▶ EXTRAIT DU DOCUMENT:
++++++++++++++++++++

Les cinq confusions solidaires sont, à mes yeux, les suivantes :
1) La confusion entre les farines animales contaminées et les farines animales non contaminées : ce sont les premières qui sont le vecteur scientifiquement probable et testable de la maladie chez les bovins (et peut-être chez d’autres animaux) et non les secondes, ce qui en droit, n’interdit pas l’usage des secondes si l’on sait déterminer leur innocuité.
2) La confusion entre des pratiques légales dûment certifiées par l’état de nos connaissances et des pratiques illégales, qui justifient des sanctions les plus graves, puisqu’elles entraînent sciemment la mort d’hommes. L’usage de farines non contaminée, dans la mesure ou elle proviennent d’animaux et d’organes ou tissus, jugés propres à la consommation humaine peut, me semble-t-il, être logiquement autorisé
3) La confusion entre l’épidémie ou/et la pandémie chez les bovins et chez l’homme, comme si l’une devait entraîner automatiquement l’autre. Le principe de précaution n’impose que d’éliminer les bovins infectés ou susceptibles de l’être, mais non une mesure générale d’élimination, y compris des bovins dont on n’a aucune raison de penser qu’ils puissent être porteur de la maladie (exemple les bovins nourris exclusivement avec des végétaux, les bovins provenant de troupeaux indemnes un nombre suffisant d’années etc.).

++++++++++++++++++++

▶ EXTRAITS DES ENTRÉES:
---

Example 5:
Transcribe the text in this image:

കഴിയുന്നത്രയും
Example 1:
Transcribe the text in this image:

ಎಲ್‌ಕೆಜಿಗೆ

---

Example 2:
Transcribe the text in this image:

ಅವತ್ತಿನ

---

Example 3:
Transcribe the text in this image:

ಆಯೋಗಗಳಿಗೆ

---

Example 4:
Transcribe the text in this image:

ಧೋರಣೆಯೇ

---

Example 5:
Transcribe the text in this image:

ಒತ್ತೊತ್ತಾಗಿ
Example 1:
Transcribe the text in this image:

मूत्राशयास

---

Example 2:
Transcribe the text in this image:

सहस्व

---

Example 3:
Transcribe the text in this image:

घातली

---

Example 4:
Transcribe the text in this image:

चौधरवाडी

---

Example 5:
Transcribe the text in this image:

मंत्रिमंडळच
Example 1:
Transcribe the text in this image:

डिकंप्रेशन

++++++++++++++++++++

▶ À FAIRE:
(a) Traduisez en anglais cette phrase du texte sur les farines animales : « Le principe de précaution n'impose que d'éliminer les bovins infectés ou susceptibles de l'être, mais non une mesure générale d'élimination, y compris des bovins dont on n'a aucune raison de penser qu'ils puissent être porteur de la maladie (exemple les bovins nourris exclusivement avec des végétaux, les bovins provenant de troupeaux indemnes un nombre suffisant d'années etc.). »
(b) Poursuivez le texte sur les farines animales après sa dernière phrase.
Les entrées n'ont aucun rôle ici.

▶ RÉPONSES:
(a) The precautionary principle requires only the elimination of cattle that are infected or likely to be so, but not a general measure of elimination, including of cattle that there is no reason to think could be carriers of the disease (for example, cattle fed exclusively on plants, cattle from herds that have been disease-free for a sufficient number of years, etc.).

(b)
4) La confusion entre animaux sauvages, vivants dans des conditions naturelles, et les animaux domestiques et artificiels créés par l’homme en vue de la satisfaction de leurs besoins. Les premiers sont carnivores, végétivores ou omnivores, les seconds sont sélectionnés et génétiquement travaillés (et on n’a pas attendu les manipulations génétiques directes pour cela) pour être nourris au mieux des intérêts humains, généraux et particuliers. La révolution néolithique a été la première étape de cet interventionnisme, dès lors que les hommes se sont mis a produite des animaux artificiels en les nourrissant d’espèces, végétales et/ou animales artificielles. Ceux-ci ne peuvent être nourris comme des animaux sauvages, à moins de retourner à l’élevage non agricole; ce qui, on en conviendra, ne pourrait couvrir les besoins que d’une infime partie de la population mondiale actuelle.
5) La confusion entre l’examen rationnel et scientifique de la question et l’expression, marquées par une réelle angoisse due à l’ignorance, de l’opinions sur la question. Faire agir la peur angoissée de l’inconnu sans apporter des informations suffisantes ou en apportant des informations tronquées ne peut que transformer cette angoisse en psychose collective, aux effets en effet incontrôlables, sur le fonctionnement de nos sociétés libérales et démocratiques, condamnées, pour survivre, à rationaliser les prises de décisions et la forme des débats publics qu’elles exigent.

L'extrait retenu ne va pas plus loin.